One reason is that cultural democratisation contributed to a fundamental change in how people saw themselves and their relations with others. It paved the way for the cultural revolution of the 1960s, as young people emancipated by new educational and cultural opportunities rebelled against the intrinsic paternalism of the system that allowed it.
The weakness of cultural democratisation lay in the idea that there was one culture – or at least one culture worth anything – and that the state’s task was to make that culture available to all. It was not hard for those who had benefited for the first time from elite culture’s resources to see its prejudices and hypocrisies. The culture that democratisation initiatives exist to promote and serve is very rich, but it is also limited, extractive and blinkered.
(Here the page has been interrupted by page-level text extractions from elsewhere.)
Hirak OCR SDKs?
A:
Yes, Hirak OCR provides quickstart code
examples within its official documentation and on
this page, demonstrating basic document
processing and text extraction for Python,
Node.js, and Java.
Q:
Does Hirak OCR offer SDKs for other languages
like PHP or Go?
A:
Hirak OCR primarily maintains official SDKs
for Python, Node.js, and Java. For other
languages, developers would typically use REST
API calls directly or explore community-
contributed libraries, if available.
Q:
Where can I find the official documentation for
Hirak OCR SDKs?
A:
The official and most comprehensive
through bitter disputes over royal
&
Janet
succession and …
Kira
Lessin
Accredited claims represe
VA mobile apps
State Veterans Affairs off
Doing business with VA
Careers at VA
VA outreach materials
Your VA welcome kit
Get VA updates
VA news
It consigns most cultural expressions to a second rank it labels popular, folk, mainstream, world. commercial or some other similar term, if it recognises their existence at all.
This has always mattered but it matters especially today, when so many people feel betrayed or abandoned by the social contract of western liberal democracy. If people feel unseen and unheard, if they feel that their concerns and opinions are ignored, if they feel their way of life and beliefs are belittled, what reason have they to believe in the system? Some stop participating in a democratic process which fails to respond to their demands. Others turn to leaders who promise simple answers to their grievances. The success of these populist authoritarians – of right and left – lies more in their ability to give the impression of listening to people than in anything they actually achieve. They understand, consciously or otherwise, our need for the human dignity of being seen, heard and respected.
There are many challenges facing a cultural sector marked by overproduction in a world of diminishing resources but they will not be solved by continuing to pursue ideas that belong to the past. Cultural democratisation is not just out of date, its inherent paternalism can only add to people’s alienation from a governing class unable to free itself of the belief that it always knows best.
It doesn’t, as the multiple political disasters and scandals of recent decades amply shows. We need a new social contract which recognises the valid and equal role of all citizens in shaping their society – and its culture.